Tobler Hiking Function Calculator
Predict walking speed from terrain slope using the Tobler hiking function.
Plan trail times accurately on mixed up-and-down terrain for any route.
Tobler Hiking Function
Geographer Waldo Tobler proposed this empirical formula in 1993 to estimate off-path walking speed as a function of terrain slope. It is widely used in GIS, search-and-rescue planning, and wargame movement models because it captures a key observation: humans walk fastest on a slight downhill, not on flat ground.
Formula
W = 6 × exp(−3.5 × |dh/dx + 0.05|) km/h
Where:
- W = walking speed (km/h)
- dh/dx = vertical change divided by horizontal distance (rise/run, signed)
The signed slope means positive = uphill, negative = downhill. The shift of +0.05 inside the absolute value places maximum speed at a 5% downhill grade.
Speed at Common Slopes
| Slope | Speed (km/h) | Notes |
|---|---|---|
| +30% (steep up) | 1.65 | Very slow climb |
| +20% | 2.36 | Moderate climb |
| +10% | 3.36 | Mild uphill |
| +5% | 4.01 | Gentle up |
| 0% (flat) | 5.04 | Standard pace |
| −5% | 6.00 | Maximum speed (Tobler peak) |
| −10% | 5.04 | Same as flat |
| −20% | 3.36 | Knees-burning descent |
| −30% | 2.36 | Hard descent (tendons) |
The asymmetry — uphill is harder than downhill at the same gradient — is real and well documented in physiology.
Worked Example — Mountain Day Hike
A 8-km trail with 600 m of total ascent (75 m/km average grade = 7.5%):
- Average slope: +0.075
- W = 6 × exp(−3.5 × |0.075 + 0.05|) = 6 × exp(−0.4375) = 3.87 km/h
- Time: 8 / 3.87 ≈ 2.07 hours = 2h 4m
Add ~10–15% for stops, navigation, and downhill descent if symmetric.
Off-Path Correction Factor
Tobler’s original paper recommends multiplying by 0.6 for off-trail (bushwhacking) terrain. Trail surface, vegetation, weather, snow, and pack weight all introduce further reductions.
Real-World Tuning
Tobler is average-fit hiker on dry trail. Adjust empirically for:
- Pack weight: subtract ~10% per 10 kg
- Trail condition: ~70–90% for rocky / uneven
- Snow / mud: 50–70% depending on depth
- Group hiking: pace of slowest member
Comparison to Naismith’s Rule
Naismith’s rule: 5 km/h on flat + 1 hour per 600 m of ascent.
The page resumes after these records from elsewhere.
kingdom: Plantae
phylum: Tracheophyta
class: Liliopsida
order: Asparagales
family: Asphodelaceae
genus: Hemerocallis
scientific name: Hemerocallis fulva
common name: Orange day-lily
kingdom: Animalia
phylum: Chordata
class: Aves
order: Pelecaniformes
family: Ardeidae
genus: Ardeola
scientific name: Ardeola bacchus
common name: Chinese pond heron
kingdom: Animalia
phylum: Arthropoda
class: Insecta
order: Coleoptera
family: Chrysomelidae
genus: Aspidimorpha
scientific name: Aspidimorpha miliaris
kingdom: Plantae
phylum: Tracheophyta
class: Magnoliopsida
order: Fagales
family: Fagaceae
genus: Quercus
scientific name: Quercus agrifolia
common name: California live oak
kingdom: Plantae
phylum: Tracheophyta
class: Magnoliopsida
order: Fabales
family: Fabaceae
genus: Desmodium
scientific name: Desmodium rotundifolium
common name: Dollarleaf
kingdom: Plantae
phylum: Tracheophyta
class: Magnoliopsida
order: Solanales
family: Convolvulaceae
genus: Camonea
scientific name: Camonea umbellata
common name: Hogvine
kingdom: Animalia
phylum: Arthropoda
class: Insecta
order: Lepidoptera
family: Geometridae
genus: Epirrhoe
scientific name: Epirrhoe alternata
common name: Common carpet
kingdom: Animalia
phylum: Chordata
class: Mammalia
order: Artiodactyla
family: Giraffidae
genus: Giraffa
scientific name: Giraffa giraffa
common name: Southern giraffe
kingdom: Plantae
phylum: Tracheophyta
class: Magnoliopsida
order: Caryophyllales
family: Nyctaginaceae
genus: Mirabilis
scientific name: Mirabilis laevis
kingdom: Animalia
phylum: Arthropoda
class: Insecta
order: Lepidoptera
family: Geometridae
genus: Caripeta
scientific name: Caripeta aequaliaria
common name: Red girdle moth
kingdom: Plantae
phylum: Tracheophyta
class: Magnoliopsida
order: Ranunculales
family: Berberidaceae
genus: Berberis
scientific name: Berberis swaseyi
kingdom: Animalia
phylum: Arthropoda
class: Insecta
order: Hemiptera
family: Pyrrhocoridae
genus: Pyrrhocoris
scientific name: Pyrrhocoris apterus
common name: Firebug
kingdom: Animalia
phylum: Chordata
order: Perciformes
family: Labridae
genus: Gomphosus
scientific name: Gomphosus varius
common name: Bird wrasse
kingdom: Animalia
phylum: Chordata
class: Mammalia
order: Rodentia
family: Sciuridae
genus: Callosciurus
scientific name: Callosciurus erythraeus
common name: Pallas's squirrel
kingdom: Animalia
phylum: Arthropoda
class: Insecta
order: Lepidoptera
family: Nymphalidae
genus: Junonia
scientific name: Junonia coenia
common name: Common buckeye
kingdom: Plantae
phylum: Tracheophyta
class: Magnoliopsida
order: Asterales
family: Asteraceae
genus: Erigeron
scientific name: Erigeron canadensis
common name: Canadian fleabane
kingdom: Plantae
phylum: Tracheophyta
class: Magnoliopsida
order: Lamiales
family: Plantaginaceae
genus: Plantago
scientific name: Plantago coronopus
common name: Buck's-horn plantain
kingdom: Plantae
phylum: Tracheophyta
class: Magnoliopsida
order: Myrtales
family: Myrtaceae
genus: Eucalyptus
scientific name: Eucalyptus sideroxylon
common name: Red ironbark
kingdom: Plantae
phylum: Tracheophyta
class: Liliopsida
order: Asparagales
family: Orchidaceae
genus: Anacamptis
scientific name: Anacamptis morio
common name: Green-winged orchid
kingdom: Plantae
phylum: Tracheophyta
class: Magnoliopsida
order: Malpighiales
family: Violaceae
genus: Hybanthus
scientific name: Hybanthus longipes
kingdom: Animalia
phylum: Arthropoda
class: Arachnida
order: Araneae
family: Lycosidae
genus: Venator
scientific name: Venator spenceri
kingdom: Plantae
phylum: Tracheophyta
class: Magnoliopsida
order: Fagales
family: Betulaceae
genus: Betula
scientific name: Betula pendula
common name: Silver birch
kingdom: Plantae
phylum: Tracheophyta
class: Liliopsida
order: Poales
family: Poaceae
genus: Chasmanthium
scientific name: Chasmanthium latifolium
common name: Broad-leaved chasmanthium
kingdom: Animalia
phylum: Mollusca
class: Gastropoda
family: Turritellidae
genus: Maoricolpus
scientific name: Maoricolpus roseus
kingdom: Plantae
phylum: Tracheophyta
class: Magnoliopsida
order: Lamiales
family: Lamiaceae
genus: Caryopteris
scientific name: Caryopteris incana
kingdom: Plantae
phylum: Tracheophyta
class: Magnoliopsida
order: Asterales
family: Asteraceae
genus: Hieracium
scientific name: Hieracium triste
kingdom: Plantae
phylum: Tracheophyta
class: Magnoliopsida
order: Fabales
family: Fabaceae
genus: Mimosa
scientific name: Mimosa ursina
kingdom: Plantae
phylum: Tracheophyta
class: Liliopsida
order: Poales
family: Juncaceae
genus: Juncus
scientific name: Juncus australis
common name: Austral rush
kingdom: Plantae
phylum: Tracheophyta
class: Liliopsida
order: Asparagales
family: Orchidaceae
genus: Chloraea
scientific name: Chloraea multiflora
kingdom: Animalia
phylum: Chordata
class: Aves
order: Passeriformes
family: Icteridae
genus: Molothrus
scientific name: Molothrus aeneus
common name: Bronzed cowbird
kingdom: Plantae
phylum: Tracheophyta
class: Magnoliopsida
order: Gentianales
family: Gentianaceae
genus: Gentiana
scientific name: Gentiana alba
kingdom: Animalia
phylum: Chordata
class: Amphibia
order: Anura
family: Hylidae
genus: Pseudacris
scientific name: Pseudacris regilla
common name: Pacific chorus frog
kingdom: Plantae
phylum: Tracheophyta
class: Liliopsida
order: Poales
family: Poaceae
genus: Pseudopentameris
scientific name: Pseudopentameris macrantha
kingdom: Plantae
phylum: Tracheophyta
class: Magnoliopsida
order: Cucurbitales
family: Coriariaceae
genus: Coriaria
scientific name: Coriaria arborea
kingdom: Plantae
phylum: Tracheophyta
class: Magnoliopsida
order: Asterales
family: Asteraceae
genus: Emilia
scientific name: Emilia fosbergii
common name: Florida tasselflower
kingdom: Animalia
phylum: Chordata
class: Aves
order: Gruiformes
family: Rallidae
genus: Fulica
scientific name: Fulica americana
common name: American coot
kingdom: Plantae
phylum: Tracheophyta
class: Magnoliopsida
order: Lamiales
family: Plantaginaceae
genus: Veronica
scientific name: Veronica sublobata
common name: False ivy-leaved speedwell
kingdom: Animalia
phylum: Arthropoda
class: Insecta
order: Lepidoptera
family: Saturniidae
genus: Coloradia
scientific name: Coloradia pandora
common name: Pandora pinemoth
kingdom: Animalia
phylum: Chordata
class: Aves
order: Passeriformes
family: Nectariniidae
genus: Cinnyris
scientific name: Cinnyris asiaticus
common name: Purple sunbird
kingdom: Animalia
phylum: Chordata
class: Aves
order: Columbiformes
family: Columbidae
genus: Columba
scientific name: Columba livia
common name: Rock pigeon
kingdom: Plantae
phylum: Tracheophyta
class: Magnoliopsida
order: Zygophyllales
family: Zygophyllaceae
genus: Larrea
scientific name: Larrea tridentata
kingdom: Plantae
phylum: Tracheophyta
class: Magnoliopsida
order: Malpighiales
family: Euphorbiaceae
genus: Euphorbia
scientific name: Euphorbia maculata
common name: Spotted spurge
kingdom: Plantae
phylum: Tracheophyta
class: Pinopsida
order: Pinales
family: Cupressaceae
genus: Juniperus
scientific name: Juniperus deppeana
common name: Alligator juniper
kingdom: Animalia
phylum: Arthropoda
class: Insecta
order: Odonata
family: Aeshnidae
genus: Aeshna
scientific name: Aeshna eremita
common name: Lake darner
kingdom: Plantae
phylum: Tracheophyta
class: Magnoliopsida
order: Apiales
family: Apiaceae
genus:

Tobler is more accurate for varied terrain because it integrates slope continuously. For long hikes with mixed up and down, run Tobler segment by segment for best results.
Caveats
The function gives outbound speed — descents back down add time but not necessarily proportionally. For dangerous descents (loose rock, exposure), real speed is much slower than Tobler predicts. Always pad your time estimate with breaks and contingency, especially in alpine terrain.